There are many tools out there to help you manage the process of changing the schema of a relational database, but most follow the same pattern. Each schema change is defined in a version-controlled delta script. These scripts are then run in strict order in an idempotent manner. Rails migrations work in this way, as did DBDeploy, a tool I helped create many years ago.
Nowadays I point people to either Flyway or Liquibase to achieve the same outcome, if they don’t already have a tool that works in this way.
As part of extracting microservices from our monolithic application, we also break apart our databases, as we want to hide access to our internal data storage. By hiding direct access to our databases, we are better able to create stable interfaces, which make independent deployability possible. Unfortunately, this causes us issues when we do have legitimate use cases for accessing data from more than one microservice, or when that data is better made available in a database, rather than via something like a REST API.
With a reporting database, we instead create a dedicated database that is designed for external access, and we make it the responsibility of the microservice to push data from internal storage to the externally accessible reporting database, as seen in Figure 3-8.
The reporting database allows us to hide internal state management, while still presenting the data in a database—something which can be very useful. For example, you might want to allow people to run off ad hoc defined SQL queries, run large-scale joins, or make use of existing toolchains that expect to have access to a SQL endpoint. The reporting database is a nice solution to this problem.
There are two key points to highlight here. Firstly, we still want to practice information hiding. So we should expose only the bare minimum of data in the reporting database. This means that what is in the reporting database may be only a subset of the data the microservice stores. However, as this is not a direct mapping, it creates the opportunity to come up with a schema design for the reporting database that is tailored exactly to the requirements of the consumers—this could involve using a radically different schema, or perhaps even a different type of database technology altogether.

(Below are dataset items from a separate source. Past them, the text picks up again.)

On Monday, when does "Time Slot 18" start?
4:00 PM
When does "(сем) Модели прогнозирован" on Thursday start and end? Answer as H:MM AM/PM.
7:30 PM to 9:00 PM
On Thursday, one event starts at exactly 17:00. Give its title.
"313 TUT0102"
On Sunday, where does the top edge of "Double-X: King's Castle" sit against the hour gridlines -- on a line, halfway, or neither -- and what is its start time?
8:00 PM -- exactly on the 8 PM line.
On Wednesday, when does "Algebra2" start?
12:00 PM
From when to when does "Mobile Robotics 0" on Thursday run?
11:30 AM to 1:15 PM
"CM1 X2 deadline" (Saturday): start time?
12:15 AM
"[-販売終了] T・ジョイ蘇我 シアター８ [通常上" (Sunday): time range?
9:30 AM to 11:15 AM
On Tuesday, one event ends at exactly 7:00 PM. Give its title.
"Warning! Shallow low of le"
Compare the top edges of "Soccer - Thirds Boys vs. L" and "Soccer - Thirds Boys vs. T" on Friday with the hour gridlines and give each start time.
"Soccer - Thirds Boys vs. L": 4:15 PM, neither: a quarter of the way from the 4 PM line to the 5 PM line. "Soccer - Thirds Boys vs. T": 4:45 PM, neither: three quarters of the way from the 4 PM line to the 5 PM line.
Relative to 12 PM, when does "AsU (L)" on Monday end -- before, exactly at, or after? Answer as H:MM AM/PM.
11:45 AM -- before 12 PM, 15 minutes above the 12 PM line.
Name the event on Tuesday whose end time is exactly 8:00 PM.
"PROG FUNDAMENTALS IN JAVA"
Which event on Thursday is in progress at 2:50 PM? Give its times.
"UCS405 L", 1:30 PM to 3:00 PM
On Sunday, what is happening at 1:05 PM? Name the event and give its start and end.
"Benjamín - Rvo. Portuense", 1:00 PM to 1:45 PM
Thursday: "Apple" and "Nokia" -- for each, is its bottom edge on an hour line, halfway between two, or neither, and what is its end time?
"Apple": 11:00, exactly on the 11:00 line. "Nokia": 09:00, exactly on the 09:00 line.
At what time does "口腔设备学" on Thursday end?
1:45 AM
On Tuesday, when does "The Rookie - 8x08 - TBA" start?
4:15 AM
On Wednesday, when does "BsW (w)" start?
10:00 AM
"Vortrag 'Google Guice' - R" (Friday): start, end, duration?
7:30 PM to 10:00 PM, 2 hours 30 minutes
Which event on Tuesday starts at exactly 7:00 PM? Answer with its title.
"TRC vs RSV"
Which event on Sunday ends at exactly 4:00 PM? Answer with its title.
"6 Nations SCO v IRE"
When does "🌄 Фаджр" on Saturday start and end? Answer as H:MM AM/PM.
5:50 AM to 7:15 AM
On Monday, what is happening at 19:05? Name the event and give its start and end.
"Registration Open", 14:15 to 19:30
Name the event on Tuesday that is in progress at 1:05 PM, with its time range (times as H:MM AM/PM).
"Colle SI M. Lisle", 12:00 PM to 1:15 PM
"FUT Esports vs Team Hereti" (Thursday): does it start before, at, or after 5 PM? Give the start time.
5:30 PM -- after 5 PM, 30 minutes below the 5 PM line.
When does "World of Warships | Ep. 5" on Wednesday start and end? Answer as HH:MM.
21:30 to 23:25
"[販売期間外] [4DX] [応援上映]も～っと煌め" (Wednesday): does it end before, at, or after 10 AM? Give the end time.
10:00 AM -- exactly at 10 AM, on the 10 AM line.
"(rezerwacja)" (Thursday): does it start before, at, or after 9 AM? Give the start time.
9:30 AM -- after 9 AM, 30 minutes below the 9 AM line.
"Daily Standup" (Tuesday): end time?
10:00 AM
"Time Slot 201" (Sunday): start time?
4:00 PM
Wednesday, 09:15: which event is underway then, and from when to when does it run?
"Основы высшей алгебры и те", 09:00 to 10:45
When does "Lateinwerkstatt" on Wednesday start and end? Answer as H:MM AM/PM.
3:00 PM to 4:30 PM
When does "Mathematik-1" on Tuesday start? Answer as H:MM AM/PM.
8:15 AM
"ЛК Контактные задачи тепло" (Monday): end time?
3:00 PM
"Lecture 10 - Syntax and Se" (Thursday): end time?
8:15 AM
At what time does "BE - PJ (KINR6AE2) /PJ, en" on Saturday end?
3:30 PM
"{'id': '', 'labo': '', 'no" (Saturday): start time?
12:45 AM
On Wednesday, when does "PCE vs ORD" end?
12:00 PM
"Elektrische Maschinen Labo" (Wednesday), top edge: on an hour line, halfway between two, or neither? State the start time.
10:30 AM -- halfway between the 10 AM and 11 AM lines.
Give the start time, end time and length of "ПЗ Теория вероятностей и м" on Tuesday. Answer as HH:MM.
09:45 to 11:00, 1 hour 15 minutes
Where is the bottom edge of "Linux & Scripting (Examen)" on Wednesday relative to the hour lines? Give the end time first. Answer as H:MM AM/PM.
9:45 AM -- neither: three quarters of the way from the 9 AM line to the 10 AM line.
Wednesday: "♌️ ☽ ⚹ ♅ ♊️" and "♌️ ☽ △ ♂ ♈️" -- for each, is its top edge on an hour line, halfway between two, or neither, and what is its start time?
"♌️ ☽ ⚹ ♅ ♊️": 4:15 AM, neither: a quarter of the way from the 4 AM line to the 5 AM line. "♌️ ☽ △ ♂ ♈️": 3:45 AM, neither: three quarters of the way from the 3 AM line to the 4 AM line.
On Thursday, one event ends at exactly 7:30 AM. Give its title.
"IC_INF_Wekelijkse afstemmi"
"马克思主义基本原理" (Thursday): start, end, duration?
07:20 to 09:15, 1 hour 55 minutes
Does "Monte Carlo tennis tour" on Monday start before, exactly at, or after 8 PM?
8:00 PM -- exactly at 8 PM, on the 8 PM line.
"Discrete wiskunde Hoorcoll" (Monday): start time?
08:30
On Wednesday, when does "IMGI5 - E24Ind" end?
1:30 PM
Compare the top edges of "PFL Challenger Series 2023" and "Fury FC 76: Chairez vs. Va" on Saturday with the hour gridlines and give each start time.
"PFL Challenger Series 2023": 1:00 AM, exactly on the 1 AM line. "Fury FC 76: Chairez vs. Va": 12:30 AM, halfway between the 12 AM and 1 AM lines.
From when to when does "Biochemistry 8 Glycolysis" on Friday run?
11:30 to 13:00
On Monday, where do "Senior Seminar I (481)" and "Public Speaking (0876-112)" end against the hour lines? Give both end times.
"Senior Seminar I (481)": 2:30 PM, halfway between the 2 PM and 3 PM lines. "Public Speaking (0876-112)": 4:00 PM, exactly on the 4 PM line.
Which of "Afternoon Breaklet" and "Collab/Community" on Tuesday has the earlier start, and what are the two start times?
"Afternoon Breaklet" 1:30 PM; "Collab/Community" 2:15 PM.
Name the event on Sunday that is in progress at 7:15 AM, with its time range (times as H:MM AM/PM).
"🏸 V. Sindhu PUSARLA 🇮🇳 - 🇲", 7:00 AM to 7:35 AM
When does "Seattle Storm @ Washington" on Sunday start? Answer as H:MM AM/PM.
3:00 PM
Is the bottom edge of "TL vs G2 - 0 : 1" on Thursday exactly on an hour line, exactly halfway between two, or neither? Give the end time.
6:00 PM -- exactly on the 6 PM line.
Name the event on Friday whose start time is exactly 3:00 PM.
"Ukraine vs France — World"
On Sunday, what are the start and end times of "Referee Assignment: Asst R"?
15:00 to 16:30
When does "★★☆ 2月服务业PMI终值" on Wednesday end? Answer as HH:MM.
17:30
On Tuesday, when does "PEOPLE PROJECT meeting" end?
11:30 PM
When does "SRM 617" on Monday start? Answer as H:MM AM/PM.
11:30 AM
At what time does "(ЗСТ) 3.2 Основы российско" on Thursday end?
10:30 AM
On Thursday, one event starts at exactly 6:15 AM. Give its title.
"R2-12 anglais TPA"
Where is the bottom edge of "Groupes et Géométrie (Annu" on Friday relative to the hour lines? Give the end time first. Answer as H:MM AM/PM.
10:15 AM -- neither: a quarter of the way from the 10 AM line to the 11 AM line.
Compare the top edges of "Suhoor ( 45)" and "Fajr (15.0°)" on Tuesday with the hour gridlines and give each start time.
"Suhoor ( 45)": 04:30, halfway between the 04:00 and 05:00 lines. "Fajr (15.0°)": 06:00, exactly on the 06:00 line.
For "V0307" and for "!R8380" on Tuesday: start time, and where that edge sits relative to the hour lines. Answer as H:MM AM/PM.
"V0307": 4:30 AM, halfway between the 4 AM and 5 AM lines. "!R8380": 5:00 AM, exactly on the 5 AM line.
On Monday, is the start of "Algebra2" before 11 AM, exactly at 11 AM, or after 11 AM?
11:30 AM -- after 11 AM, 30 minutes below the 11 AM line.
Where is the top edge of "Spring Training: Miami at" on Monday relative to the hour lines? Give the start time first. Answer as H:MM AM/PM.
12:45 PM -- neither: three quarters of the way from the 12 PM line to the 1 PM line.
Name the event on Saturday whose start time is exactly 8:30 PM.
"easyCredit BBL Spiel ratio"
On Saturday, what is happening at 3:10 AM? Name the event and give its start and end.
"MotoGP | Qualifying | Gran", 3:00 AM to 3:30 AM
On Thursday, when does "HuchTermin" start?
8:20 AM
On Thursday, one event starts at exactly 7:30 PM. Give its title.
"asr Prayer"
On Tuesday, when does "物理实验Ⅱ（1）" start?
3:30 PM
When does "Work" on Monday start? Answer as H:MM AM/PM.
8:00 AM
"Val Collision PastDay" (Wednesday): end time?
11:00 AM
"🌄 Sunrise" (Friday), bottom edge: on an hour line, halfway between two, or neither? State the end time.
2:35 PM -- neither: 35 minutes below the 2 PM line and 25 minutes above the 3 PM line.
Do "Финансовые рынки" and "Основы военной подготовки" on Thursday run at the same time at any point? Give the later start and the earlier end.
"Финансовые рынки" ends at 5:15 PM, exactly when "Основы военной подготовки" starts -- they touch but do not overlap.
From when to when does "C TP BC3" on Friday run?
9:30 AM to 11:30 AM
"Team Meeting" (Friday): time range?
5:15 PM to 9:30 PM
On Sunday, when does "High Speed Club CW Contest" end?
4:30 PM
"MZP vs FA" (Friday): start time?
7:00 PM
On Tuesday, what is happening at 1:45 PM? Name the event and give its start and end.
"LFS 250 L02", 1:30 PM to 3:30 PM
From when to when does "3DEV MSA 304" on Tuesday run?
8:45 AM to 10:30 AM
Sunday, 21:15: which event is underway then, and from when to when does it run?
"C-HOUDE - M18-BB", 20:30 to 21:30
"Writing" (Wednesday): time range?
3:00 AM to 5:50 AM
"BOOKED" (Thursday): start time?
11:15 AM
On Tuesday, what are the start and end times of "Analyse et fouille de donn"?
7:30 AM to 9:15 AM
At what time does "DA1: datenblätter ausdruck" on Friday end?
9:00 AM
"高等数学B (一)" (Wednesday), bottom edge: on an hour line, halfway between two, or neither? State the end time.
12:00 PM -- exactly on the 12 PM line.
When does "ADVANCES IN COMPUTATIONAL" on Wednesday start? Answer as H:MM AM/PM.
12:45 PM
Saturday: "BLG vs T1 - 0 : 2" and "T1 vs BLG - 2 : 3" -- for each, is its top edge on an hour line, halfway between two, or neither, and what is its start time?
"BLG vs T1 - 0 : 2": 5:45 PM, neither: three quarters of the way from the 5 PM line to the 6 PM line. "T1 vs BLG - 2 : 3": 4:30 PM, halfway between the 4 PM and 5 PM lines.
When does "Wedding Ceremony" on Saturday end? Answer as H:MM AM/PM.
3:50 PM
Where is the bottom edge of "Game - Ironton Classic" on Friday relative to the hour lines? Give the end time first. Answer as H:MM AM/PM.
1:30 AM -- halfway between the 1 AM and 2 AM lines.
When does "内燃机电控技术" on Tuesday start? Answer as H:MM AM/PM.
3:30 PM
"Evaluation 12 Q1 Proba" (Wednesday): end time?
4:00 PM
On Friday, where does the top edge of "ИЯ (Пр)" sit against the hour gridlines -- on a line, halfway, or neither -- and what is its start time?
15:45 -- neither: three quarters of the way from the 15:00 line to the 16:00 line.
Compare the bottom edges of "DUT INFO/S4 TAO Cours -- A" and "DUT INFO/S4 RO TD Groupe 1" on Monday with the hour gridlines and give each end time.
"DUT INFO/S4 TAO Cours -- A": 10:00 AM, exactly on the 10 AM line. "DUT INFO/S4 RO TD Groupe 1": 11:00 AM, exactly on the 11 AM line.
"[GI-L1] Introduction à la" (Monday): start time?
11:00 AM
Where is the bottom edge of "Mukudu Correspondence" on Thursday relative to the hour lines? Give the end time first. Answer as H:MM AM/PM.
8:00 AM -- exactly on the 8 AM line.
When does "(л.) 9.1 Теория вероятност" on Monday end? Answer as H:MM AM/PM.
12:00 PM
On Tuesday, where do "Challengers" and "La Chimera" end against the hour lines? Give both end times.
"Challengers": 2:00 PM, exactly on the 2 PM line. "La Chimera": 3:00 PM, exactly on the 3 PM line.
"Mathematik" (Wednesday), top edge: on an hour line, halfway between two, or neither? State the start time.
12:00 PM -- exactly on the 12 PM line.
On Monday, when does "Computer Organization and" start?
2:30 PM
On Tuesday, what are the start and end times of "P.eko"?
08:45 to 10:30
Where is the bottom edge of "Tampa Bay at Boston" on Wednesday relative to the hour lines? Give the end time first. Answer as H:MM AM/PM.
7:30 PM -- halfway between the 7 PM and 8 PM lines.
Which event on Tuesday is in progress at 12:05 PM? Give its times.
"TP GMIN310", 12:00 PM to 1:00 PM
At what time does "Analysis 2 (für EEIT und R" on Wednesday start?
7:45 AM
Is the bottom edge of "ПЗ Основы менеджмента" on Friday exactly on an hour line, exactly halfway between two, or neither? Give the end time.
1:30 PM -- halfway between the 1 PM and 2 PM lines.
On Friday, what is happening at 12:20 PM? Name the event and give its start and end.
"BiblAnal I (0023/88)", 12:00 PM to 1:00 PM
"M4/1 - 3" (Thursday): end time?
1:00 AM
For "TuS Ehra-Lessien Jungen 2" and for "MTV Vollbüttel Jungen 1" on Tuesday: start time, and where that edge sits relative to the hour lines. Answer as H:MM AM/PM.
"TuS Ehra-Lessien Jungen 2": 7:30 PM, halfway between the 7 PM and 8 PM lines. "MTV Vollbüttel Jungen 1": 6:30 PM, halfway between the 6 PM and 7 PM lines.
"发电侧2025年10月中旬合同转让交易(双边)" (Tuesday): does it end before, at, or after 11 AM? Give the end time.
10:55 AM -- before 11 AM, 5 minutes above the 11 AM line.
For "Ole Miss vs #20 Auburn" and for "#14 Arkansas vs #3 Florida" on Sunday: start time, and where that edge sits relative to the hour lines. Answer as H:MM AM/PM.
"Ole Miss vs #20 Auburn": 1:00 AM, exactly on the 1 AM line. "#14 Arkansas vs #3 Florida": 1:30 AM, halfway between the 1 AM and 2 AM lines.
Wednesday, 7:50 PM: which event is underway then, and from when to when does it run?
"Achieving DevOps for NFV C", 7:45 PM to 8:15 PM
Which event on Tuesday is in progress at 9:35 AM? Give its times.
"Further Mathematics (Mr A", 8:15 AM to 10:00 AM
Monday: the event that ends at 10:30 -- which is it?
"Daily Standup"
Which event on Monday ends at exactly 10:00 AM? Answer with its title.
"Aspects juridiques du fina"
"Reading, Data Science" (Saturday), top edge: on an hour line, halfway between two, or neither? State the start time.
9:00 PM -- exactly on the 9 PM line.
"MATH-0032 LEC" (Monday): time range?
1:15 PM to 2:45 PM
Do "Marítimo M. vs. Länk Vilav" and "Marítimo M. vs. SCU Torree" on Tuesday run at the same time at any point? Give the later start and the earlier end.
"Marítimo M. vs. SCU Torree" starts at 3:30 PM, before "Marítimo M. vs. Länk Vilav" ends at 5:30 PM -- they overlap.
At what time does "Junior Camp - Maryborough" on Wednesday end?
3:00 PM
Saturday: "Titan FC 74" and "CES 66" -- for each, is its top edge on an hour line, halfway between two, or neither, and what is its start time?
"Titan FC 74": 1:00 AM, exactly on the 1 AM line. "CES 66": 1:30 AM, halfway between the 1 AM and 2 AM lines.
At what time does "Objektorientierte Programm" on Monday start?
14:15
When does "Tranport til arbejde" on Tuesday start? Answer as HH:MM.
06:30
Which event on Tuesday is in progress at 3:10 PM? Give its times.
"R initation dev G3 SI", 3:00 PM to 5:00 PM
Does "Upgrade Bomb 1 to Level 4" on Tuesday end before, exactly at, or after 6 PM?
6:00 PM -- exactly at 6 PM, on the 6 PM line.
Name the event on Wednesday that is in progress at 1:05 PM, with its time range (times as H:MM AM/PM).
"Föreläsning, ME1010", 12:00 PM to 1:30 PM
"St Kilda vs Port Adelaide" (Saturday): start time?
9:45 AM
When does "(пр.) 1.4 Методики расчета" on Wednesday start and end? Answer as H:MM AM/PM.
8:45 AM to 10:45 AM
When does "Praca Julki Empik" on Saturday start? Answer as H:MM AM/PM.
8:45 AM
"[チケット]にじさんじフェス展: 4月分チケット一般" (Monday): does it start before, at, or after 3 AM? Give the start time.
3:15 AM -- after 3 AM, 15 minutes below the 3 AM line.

The second key point is that the reporting database should be treated like any other microservice endpoint, and it is the job of the microservice maintainer to ensure that compatibility of this endpoint is maintained even if the microservice changes its internal implementation detail. The mapping from internal state to reporting database is the responsibility of the people who develop the microservice itself.
So, to distill things down, when embarking on work to migrate functionality from a monolithic architecture to a microservice architecture, you must have a clear understanding of what you expect to achieve. This goal will shape how you go about the work and will also help you understand whether you’re moving in the right direction.
Migration should be incremental. Make a change, roll that change out, assess it, and go again. Even the act of splitting out one microservice can itself be broken down into a series of small steps.
If you want to explore any of the concepts in this chapter in more detail, another book I have written, Monolith to Microservices (O’Reilly), is a deep dive into this topic.
Much of this chapter has been somewhat high level in its overview. In the next chapter, though, we’re going to start getting more technical when we look at how microservices communicate with one another.
1 Sam Newman, Monolith to Microservices (Sebastopol: O’Reilly, 2019).
2 Pete Hodgson, “Feature Toggles (aka Feature Flags),” martinfowler.com, October 9, 2017, https://oreil.ly/XiU2t.
3 Obviously, this is a simplification of what a real-world system would look like. It seems reasonable, for example, that we would record how much we sold an item for in a financial ledger!